* _EXERCISE_:
Using the lecture notes on NP-completeness below, explain in one to three sentences how every decision problem can be phrased as an optimization problem.

* _PAGE TEXT_:
◆ ◆ ◆

Announcements
Announcements
• Exam 3 on Friday
NP-Completeness (Ch 8)
• NP-Problems
• Reductions
• NP-Completeness & NP-Hardness
• SAT
• Hamiltonian Cycle
• Zero-One Equations
• Knapsack
Brute Force Algorithms
For almost every problem we have seen there
has been a (usually bad) naïve algorithm that
just considers every possible answer and
returns the best one.
• Is there a path from s to t in G?
• What is the longest common subsequence?
• What is the closest pair of points?
• Does G have a topological ordering?
NP
Such problems are said to be in Nondeterministic
Polynomial time (NP).
NP-Decision problems ask if there is some object that
satisfies a polynomial time-checkable property.
NP-Optimization problems ask for the object that
maximizes (or minimizes) some polynomial time-
computable objective.
Optimization vs. Decision
Note that these are not too different.
• Every decision problem can be phrased as an
optimization problem (objective has value 1 if
the object satisfies the condition and 0
otherwise).

◆ ◆ ◆

* _DATA SHOWN_:
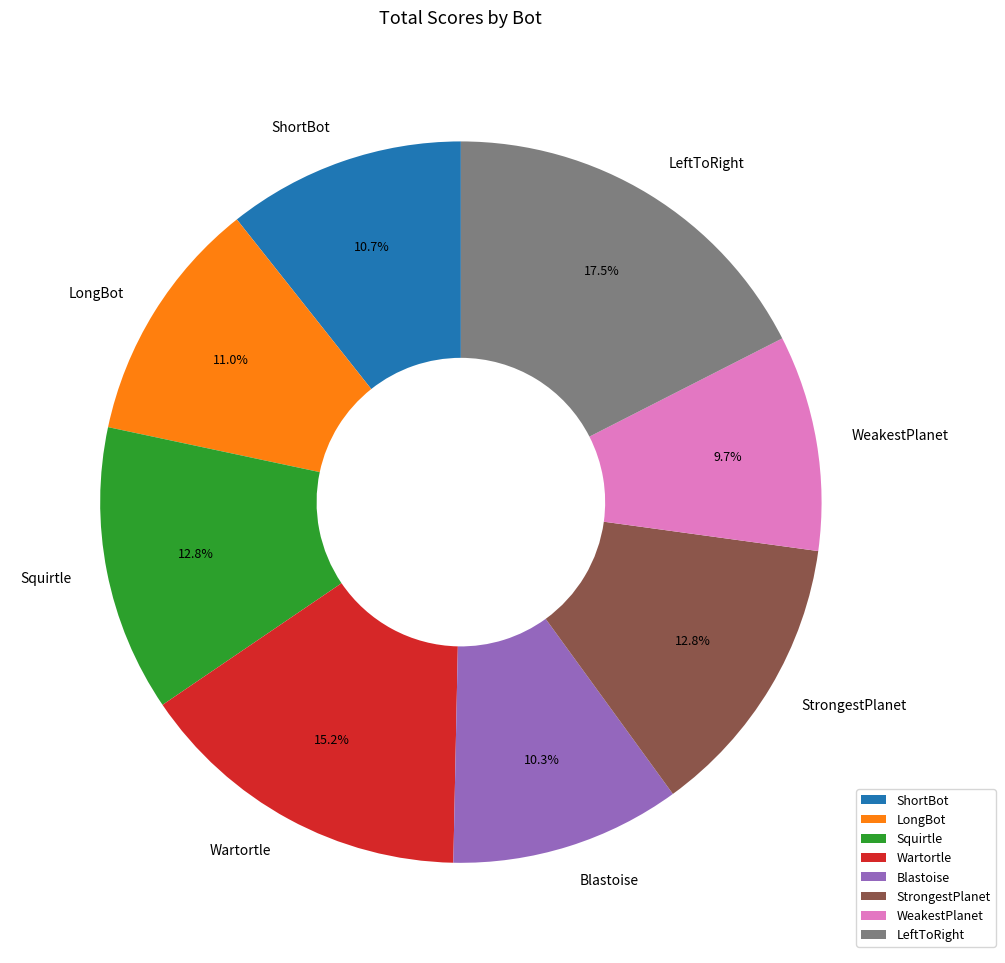

To the nearest percent, what is the combined percentage of ShortBot and WeakestPlanet?

20%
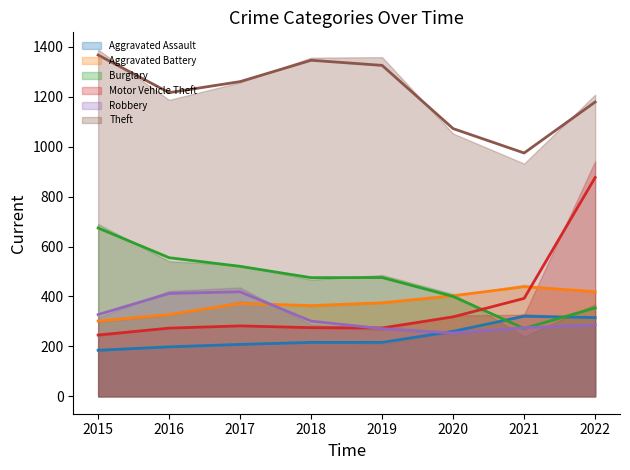

Where does the Motor Vehicle Theft series first go above 282?

2017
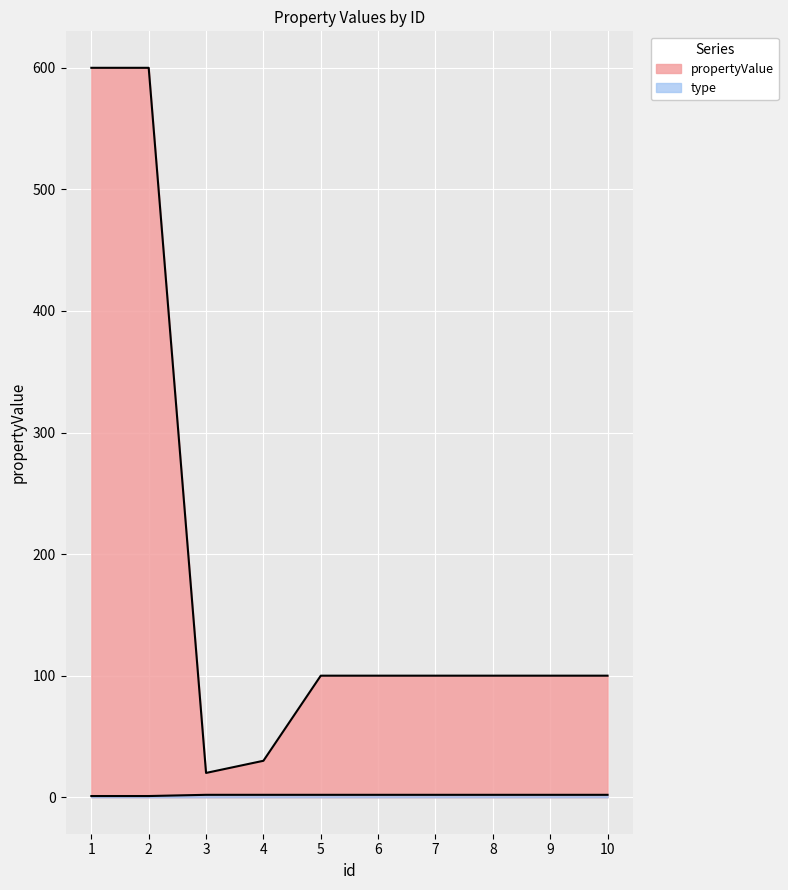

At which label does propertyValue reach its minimum?

3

◆ ◆ ◆

* _RESULT FOR THIS TASK_:
The objective is set to 1 when the object satisfies the condition and to 0 otherwise. The notes give this as the reason that decision and optimization problems are "not too different."